250 apartments near Juno get OK
County Commission advances plan despite widespread opposition.
Despite a flood of opposition from residents, Palm Beach County commissioners Wednesday advanced a developer’s plan to build 250 apartments and townhouses in a failing shopping plaza on U.S. 1, just outside the Juno Beach town limits.
Fairway Investments submitted the plan with a promise to include 63 workforce housing units as a condition of approval for the proposed Lenox North Beach community. If approved, Lenox North Beach will be a gated community on 11 acres a half-mile north of PGA Boulevard.
The County Commission voted 5-2, with Hal Valeche and Mary Lou Berger dissenting, to submit the developer’s request to increase the number of townhouses and apartments allowed per acre to the state for review.
After the state reviews the change, it will come back to commissioners for final approval this summer. Commissioners also will hear a request for rezoning and review the site plan at that time.
Lenox North Beach is in Valeche’s district. He said he’s rarely seen a project with such universal opposition. He hasn’t found any resident in a 10-mile radius who supports it, he said.
“It doesn’t belong here. It belongs in a much more urban setting,” he said, noting that single-family homes surround the site. “This sticks out like a sore thumb to me.”
The developer reduced the number of apartments and townhouses from 300 to 250 in response to feedback from neighbors. Current standards allow 211 units.
Berger said she opposes the project because of the height — a three-story building surrounding a parking garage.
“That’s too high,” she said, explaining that she lives in a onestory house and wouldn’t want people in a new development peering down on her.
Amid neighbors’ objections, the developer changed the original plans to limit housing around
the perimeter to two stories. Fairway Investments also replaced parking lots with a parking garage, added parks and said it would replace buffer walls, planner Ken Tuma said.
Palm Beach County Mayor Melissa McKinlay said the county is going to have to consider repurposing strip malls, big-box stores and banks to address an extreme shortage of workforce housing.
“We’re going to have a lot of neighborhoods who are going to feel the pain of this creativity,” she said.

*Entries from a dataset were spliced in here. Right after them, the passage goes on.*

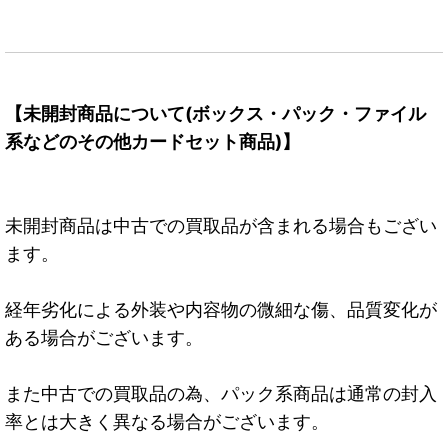
【未開封商品について(ボックス・パック・ファイル
系などのその他カードセット商品)】
未開封商品は中古での買取品が含まれる場合もござい
ます。
経年劣化による外装や内容物の微細な傷、品質変化が
ある場合がございます。
また中古での買取品の為、パック系商品は通常の封入
率とは大きく異なる場合がございます。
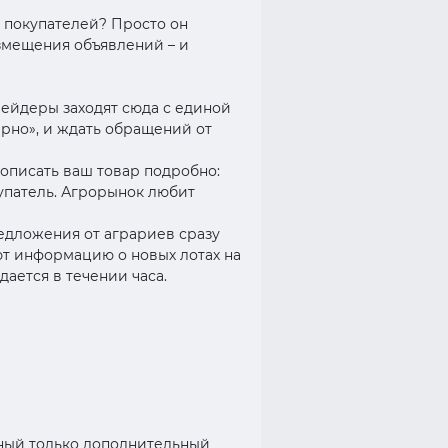
т покупателей? Просто он
змещения объявлений – и
рейдеры заходят сюда с единой
рно», и ждать обращений от
описать ваш товар подробно:
купатель. Агрорынок любит
едложения от аграриев сразу
ают информацию о новых лотах на
дается в течении часа.
атный только дополнительный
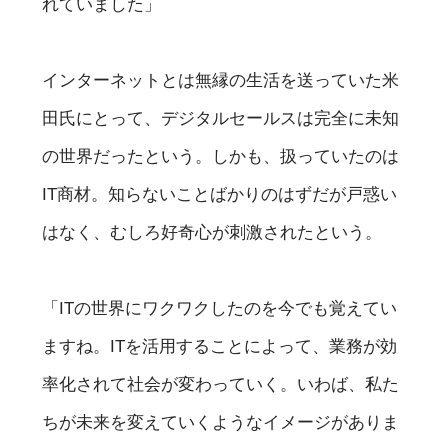
れていました」
インターネットとは無縁の生活を送っていた米
田氏にとって、デジタルセールスは完全に未知
の世界だったという。しかも、扱っていたのは
IT商材。知らないことばかりのはずだが戸惑い
はなく、むしろ好奇心が刺激されたという。
「ITの世界にワクワクしたのを今でも覚えてい
ますね。ITを活用することによって、業務が効
率化されて社会が変わっていく。いわば、私た
ちが未来を変えていくようなイメージがありま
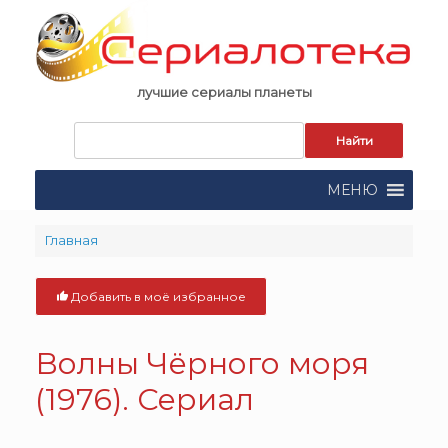
Skip
to
content
лучшие сериалы планеты
Запрос
для
поиска:
МЕНЮ
Главная
Добавить в моё избранное
Волны Чёрного моря
(1976). Сериал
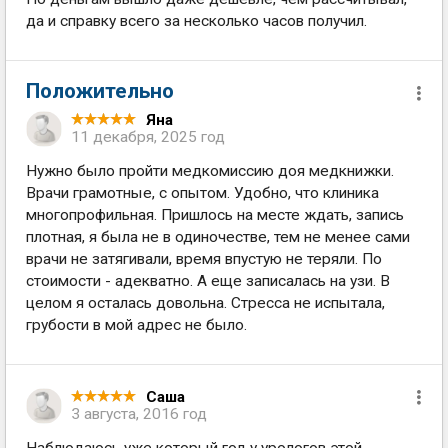
да и справку всего за несколько часов получил.
Положительно
Яна
11 декабря, 2025 год
Нужно было пройти медкомиссию доя медкнижки.
Врачи грамотные, с опытом. Удобно, что клиника
многопрофильная. Пришлось на месте ждать, запись
плотная, я была не в одиночестве, тем не менее сами
врачи не затягивали, время впустую не теряли. По
стоимости - адекватно. А еще записалась на узи. В
целом я осталась довольна. Стресса не испытала,
грубости в мой адрес не было.
Саша
3 августа, 2016 год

Workforce housing is priced so that people such as police officers, firefighters, teachers and home health care aides can afford it.
Rents for such housing in Lenox North Beach will range from $810 for a one-bedroom apartment to $2,600 for a three-bedroom apartment or townhouse, depending on the person’s income level, Tuma said.

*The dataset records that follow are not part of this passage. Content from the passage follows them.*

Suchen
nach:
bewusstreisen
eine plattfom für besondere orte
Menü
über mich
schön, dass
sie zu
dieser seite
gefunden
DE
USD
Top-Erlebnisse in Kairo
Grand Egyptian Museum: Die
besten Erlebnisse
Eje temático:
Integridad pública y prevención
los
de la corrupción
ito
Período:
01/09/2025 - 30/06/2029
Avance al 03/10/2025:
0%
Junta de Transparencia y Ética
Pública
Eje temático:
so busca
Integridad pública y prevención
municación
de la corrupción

Residents of the nearby Pleasant Ridge, Captains Key and Juno Terrace communities packed the commission meeting Wednesday to oppose the project’s advancement. As working homeowners and retirees, they said they had no qualms about the workforce housing component.
Instead, they spoke for more than two hours against the project’s density and traffic. TJ Nichols, who lives behind the North Beach Plaza, said the development will put more cars on U.S. 1 and Ellison Wilson Road and the two-lane Juno Road. Her neighborhood will become a cut-through, she said.
The 102,670-square-foot shopping plaza, if it had more tenants and a fast-food restaurant, would generate 4,798 trips, Tuma said. Lenox North Beach would generate 1,663.
Because Juno Beach is a barrier island, evacuation is usually mandatory in case of a hurricane. An increase in density could result in a loss of life, Juno Beach Vice Mayor Jim Lyons said.
The Juno Beach Town Council opposes the project, and four of the five council members spoke against it. Juno Beach officials get to register their support or objections because the property is in an area the town could annex in the future.
The shopping plaza, on the west side of U.S. 1, includes a women’s clothing store, nail salon, pizza shop, tobacco shop and liquor store.
Fairway Investments bought the plaza for $14.2 million in September 2004s. Changing the rules for Fairway Investments could set a precedent for other struggling shopping centers, residents cautioned.
“We are not here to rescue people from bad financial investments,” Captains Landing resident Joseph O’Neill said.